Cuenta en diálogo con NOVA, que pertenecer al ambiente de un club es reconfortante y estimulante, y que espera cumplir uno de sus sueños muy pronto: tener su propia escuela.

Seguidamente, compara la enseñanza en su niñez y ciudad, con la platense actual. “Antes la técnica era otra, mucho más rigurosa y limpia, los saltos eran verdaderos despegues del suelo, no se ‘robaban’, la línea para las figuras era esencial. Hoy lo primero que aprenden las nenas es a saltar, y así muchas llegan a adolescentes con problemas de meniscos”, analiza.

“Por esta razón, al ingresar a una institución una debe firmar un documento para responsabilizarse de lo que pueda pasar” advierte, al mismo tiempo que comenta una reciente fractura de peroné, de la que aún se está recuperando.

La herida de guerra le llegó ahora, a los 28 años, tras fuertes exigencias que se puso ella misma para competir. El año pasado llegó al podio de la categoría 2° C – Adultas, en tres torneos de la Liga de Patín Artístico de La Plata (Palp), conformada por el Club Atlético de City Bell, la Asociación Coronel Brandsen, Estrella del Sur, Platense, Club 25 de Mayo, Almagro y 19 de Febrero.

La ciudad universitaria

Esta morocha explosiva, con pinta de amenizar cada espacio que pisa, no quiso vivir más que de su cerebro. Terminó la secundaria y empinó para La Plata, como tanta juventud del interior. “Me encontré con una ciudad mucho más grande, con cientos de lugares para conocer. Allá era alguien, acá sólo un número. Viajé mucho a Pehuajó porque extrañaba, pero me adapté”.

Un test de orientación vocacional le señaló el camino hacia la contabilidad, por lo que se anotó en la Facultad de Ciencias Económicas de la UNLP. Cuando sintió que la marcada estructura de la casa de altos estudios no le permitía desarrollarse en lo social, decidió buscar otro rumbo.

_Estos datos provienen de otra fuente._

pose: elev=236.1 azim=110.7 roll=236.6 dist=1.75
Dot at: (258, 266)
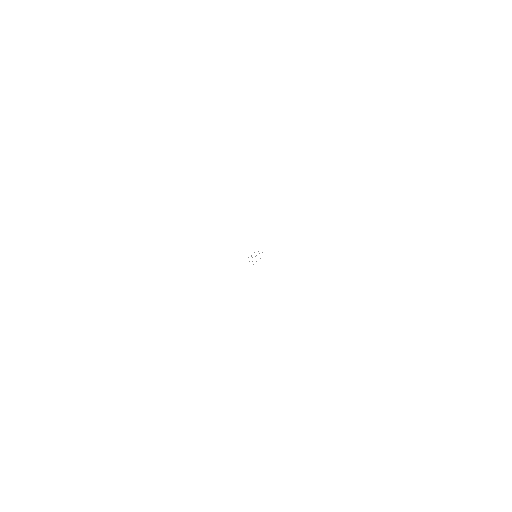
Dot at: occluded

Así es como, tras un fugaz regreso a su tierra natal, se inscribió en la Facultad de Periodismo y Comunicación Social, definitivamente su lugar: “Me gustó más de lo que pensaba”, asegura. Actualmente, se encuentra preparando la tesis de grado y sus últimos finales, de cara introducirse de lleno en el mundo de los medios, su granito de arena para cambiar el mundo.

Su lado artístico

En paralelo a los estudios, Silvina descubrió hace dos años un pasatiempo que, sin querer, se convirtió en su fuente de subsistencia: “Siempre me gustó el dibujo, de chica era la materia en que mejor me iba. Disfrutaba colgarme a dibujar y pintar. Hace un tiempo me gustó un cuadro que vi, pero era una locura lo que me querían cobrar así que lo hice yo misma”.

Esa determinación desencadenó un alud que no pudo parar: “Empecé a hacer cuadro a pedido, gigantografías de dibujos que mis amigos querían. Después comencé a venderlos”.

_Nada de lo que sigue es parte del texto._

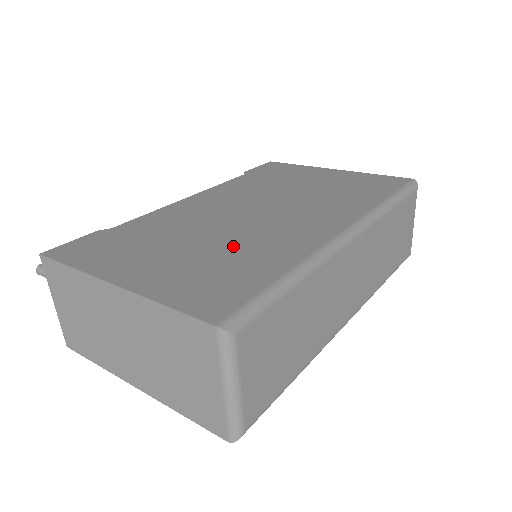
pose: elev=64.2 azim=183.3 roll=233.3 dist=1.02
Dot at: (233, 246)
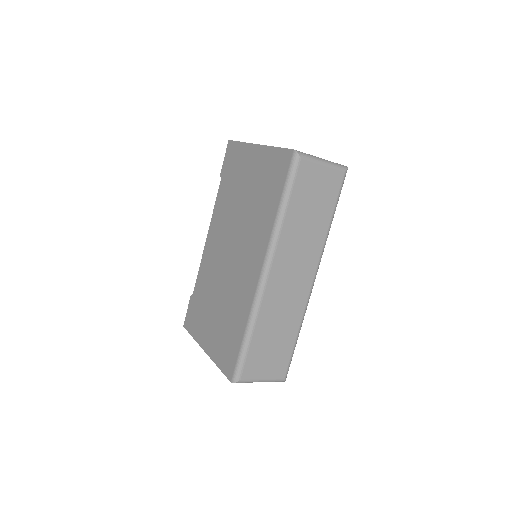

“Soy ansiosa, lo que más disfruto es llegar a los detalles, el trazado fino”, revela exhibiendo algunas de sus creaciones de tinte abstracto, junto a las reproducciones de paisajes y retratos; entonces aclara: “No tengo una técnica específica, soy buena observadora”.

Pintar también es terapéutico para ella, la relaja. “Mientras pinto, medito en mis proyectos y al mismo tiempo que voy terminando un cuadro, también voy resolviendo las vueltas de la vida”, concluye en una entrevista más que especial, para la sección Perfiles Urbanos.